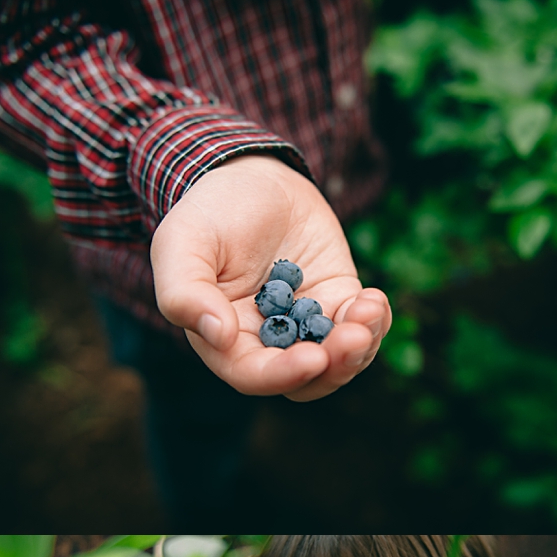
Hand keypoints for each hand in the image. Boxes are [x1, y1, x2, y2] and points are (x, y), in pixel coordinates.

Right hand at [151, 154, 392, 400]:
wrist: (250, 176)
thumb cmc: (207, 213)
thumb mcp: (182, 244)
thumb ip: (184, 293)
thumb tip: (220, 336)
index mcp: (223, 339)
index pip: (252, 373)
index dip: (282, 375)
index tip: (313, 358)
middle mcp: (264, 341)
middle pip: (304, 380)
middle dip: (334, 366)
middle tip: (354, 337)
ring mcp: (304, 323)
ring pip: (338, 360)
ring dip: (360, 345)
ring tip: (368, 308)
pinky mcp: (335, 299)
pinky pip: (361, 327)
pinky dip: (373, 321)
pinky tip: (373, 299)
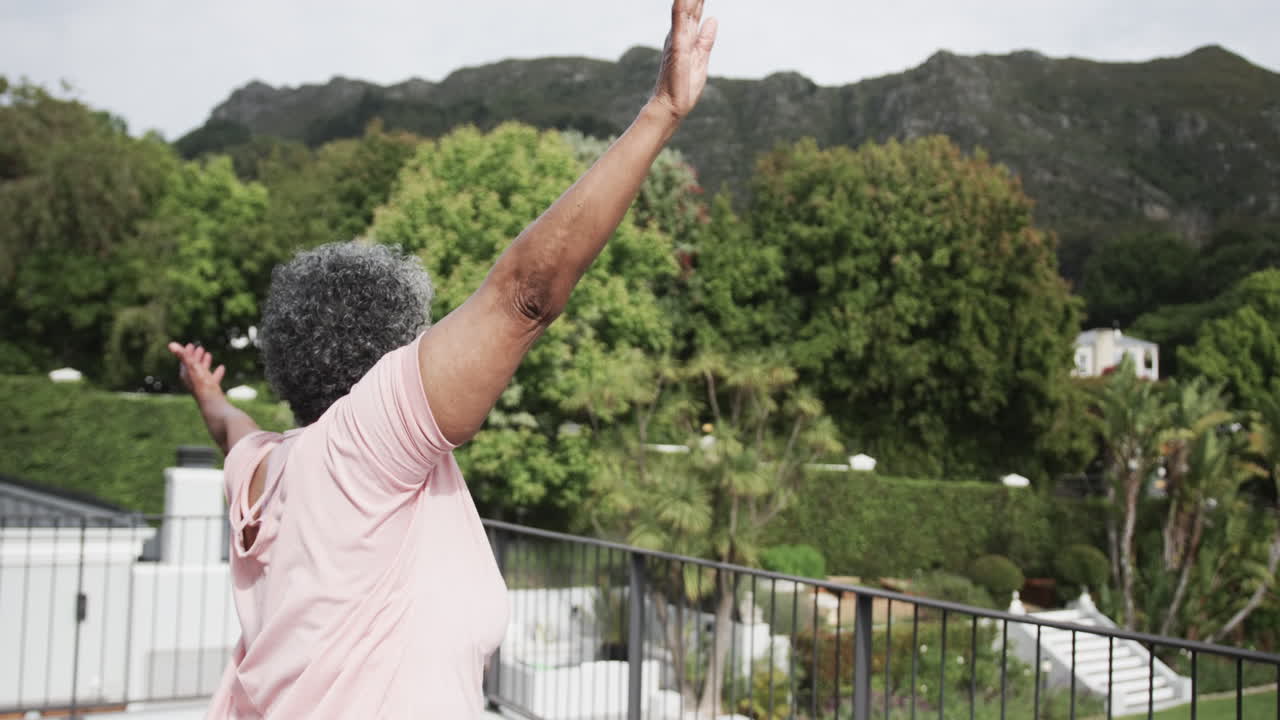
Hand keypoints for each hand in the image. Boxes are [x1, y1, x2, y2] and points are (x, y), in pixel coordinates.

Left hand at [167, 341, 226, 401]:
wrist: (213, 403)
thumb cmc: (202, 384)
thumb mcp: (193, 367)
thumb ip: (183, 355)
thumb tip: (170, 344)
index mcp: (186, 375)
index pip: (184, 361)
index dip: (187, 353)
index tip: (191, 345)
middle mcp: (192, 381)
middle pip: (193, 366)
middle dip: (195, 357)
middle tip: (200, 348)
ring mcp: (202, 386)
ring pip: (203, 372)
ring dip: (205, 363)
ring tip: (208, 355)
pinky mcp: (211, 390)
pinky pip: (213, 379)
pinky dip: (216, 372)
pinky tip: (221, 367)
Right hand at [652, 0, 717, 119]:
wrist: (672, 107)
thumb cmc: (684, 87)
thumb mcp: (702, 58)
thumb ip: (707, 38)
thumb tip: (713, 18)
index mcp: (687, 35)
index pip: (696, 7)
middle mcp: (680, 33)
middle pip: (691, 2)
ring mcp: (678, 38)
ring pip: (684, 6)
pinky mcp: (678, 47)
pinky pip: (680, 21)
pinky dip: (682, 5)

**Problem to solve:** Scan the listing above for the line that has "thumb cmc: (207, 213)", then copy exactly from that line through the line that has "pinky tip: (373, 299)".

**Final answer:**
thumb cmc: (207, 213)
thumb mcp: (182, 244)
thumb ip: (184, 293)
thumb tip: (220, 336)
index mcp: (223, 339)
index pip: (252, 373)
index dip: (282, 375)
index tip: (313, 358)
middle mcp: (264, 341)
middle pip: (304, 380)
middle dip: (334, 366)
middle tip: (354, 337)
ring mcp: (304, 323)
ring pip: (338, 360)
ring dip: (360, 345)
ring tip: (368, 308)
pinky mcp: (335, 299)
pinky pip: (361, 327)
pinky dip: (373, 321)
pinky tip: (373, 299)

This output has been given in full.